Exercise directions ->
Reproduce every line below exactly as written; do not include the images.

The data ->
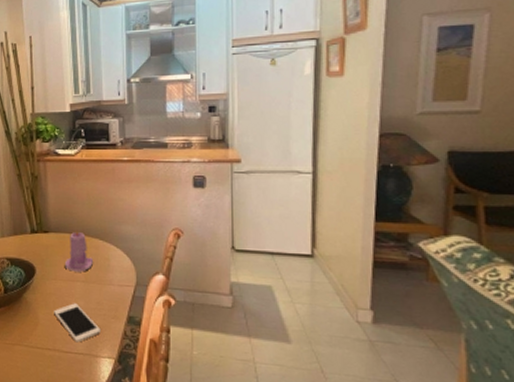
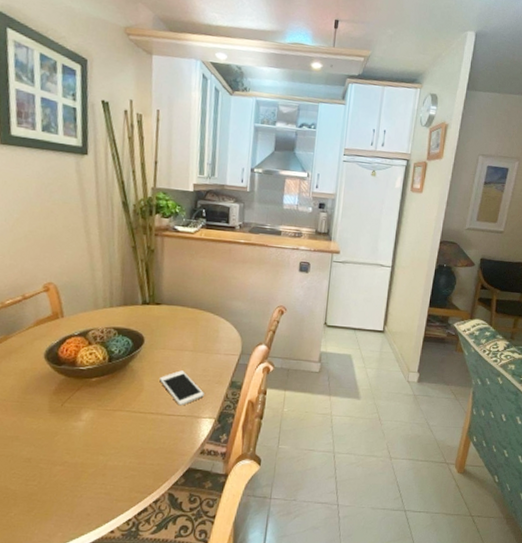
candle: present [64,230,94,272] -> none [174,303,204,342]

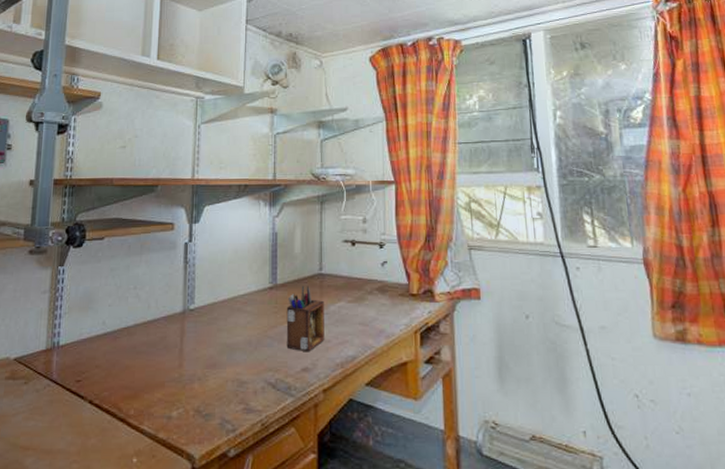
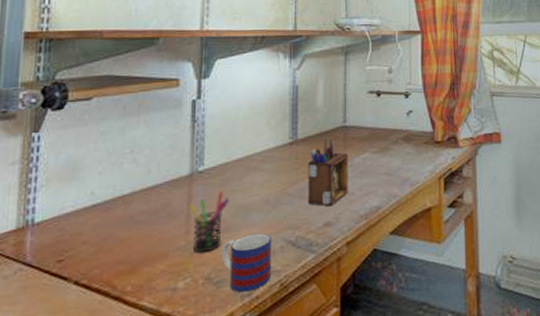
pen holder: none [181,329,217,386] -> present [189,191,230,253]
mug: none [209,372,254,428] -> present [221,233,272,293]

Output ->
candle: present [64,230,94,272] -> none [174,303,204,342]

pen holder: none [181,329,217,386] -> present [189,191,230,253]
mug: none [209,372,254,428] -> present [221,233,272,293]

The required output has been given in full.